■ Exercise aim: Everything in the listing below from the line containing "Figure 1. Geographical" through the line containing "Table 5. Direct" must be repeated exactly; the remaining lines are not wanted.

■ Recorded data:
■ ■ ■ ■ ■

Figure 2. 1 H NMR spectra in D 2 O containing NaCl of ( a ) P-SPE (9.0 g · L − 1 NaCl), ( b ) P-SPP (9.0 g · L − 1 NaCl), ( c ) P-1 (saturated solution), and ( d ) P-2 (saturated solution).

■ ■ ■ ■ ■

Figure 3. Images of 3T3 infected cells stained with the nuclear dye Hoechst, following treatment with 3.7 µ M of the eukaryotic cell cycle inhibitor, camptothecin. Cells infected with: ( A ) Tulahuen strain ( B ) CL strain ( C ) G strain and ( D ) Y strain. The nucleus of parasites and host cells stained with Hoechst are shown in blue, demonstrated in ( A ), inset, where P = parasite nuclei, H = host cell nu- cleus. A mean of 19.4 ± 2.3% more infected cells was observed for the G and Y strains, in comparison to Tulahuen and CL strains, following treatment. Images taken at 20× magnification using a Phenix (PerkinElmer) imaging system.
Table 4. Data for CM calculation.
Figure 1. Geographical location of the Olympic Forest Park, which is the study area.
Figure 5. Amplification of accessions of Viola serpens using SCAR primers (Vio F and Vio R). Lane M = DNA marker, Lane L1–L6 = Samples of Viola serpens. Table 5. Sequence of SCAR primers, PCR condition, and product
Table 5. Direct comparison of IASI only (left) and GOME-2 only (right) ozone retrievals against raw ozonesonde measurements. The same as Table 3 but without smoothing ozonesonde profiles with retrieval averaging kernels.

■ ■ ■ ■ ■

■ Result of the exercise:
Figure 1. Geographical location of the Olympic Forest Park, which is the study area.
Figure 5. Amplification of accessions of Viola serpens using SCAR primers (Vio F and Vio R). Lane M = DNA marker, Lane L1–L6 = Samples of Viola serpens. Table 5. Sequence of SCAR primers, PCR condition, and product
Table 5. Direct comparison of IASI only (left) and GOME-2 only (right) ozone retrievals against raw ozonesonde measurements. The same as Table 3 but without smoothing ozonesonde profiles with retrieval averaging kernels.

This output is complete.